Synopses & Reviews
A book judged so dangerous in the Soviet Union that not only the manuscript but the ribbons on which it had been typed were confiscated by the state, Life and Fate is an epic tale of World War II and a profound reckoning with the dark forces that dominated the twentieth century.
Interweaving a transfixing account of the battle of Stalingrad with the story of a single middle-class family, the Shaposhnikovs, scattered by fortune from Germany to Siberia, Vasily Grossman fashions an immense, intricately detailed tapestry depicting a time of almost unimaginable horror and even stranger hope.

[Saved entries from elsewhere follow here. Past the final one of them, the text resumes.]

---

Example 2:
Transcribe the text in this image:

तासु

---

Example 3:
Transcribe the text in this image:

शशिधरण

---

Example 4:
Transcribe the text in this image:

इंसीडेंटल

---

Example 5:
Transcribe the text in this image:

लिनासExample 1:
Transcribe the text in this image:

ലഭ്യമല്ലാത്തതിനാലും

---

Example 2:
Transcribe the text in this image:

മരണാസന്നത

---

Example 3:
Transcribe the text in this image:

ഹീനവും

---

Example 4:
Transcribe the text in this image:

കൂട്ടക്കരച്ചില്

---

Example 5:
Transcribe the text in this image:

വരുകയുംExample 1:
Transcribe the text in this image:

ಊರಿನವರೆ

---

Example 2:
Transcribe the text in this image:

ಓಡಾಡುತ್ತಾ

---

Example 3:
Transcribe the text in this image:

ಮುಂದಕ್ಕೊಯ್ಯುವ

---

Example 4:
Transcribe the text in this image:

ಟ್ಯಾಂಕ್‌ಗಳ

Life and Fate juxtaposes bedrooms and snipers' nests, scientific laboratories and the Gulag, taking us deep into the hearts and minds of characters ranging from a boy on his way to the gas chambers to Hitler and Stalin themselves.

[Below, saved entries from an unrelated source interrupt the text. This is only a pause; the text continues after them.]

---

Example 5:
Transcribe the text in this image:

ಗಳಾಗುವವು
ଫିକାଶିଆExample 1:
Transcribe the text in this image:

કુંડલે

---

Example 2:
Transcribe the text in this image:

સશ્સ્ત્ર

This novel of unsparing realism and visionary moral intensity is one of the supreme achievements of modern Russian literature.
Review
"[A] classic of 20th century Russian literature." New York Times
Review
"[An] extraordinarily dark portrait of Soviet society." The Washington Post
Review
"In more ways than one, Life and Fate is a testament to the strength of character that terrorized human souls are capable of attaining. It is a noble book." The Wall Street Journal
Review
"Takes its place beside The First Circle and Doctor Zhivago as a masterful evocation of the fate of Russia as it is expressed through the lives of its people." USA Today
About the Author
Vasily Grossman was born in 1905. In 1941 he became a war reporter for the Red Army newspaper Red Star and came to be regarded as a legendary war hero. Life and Fate, his masterpiece, was considered a threat to the totalitarian regime, and Grossman was told that there was no chance of the novel being published for another 200 years. Grossman died in 1964.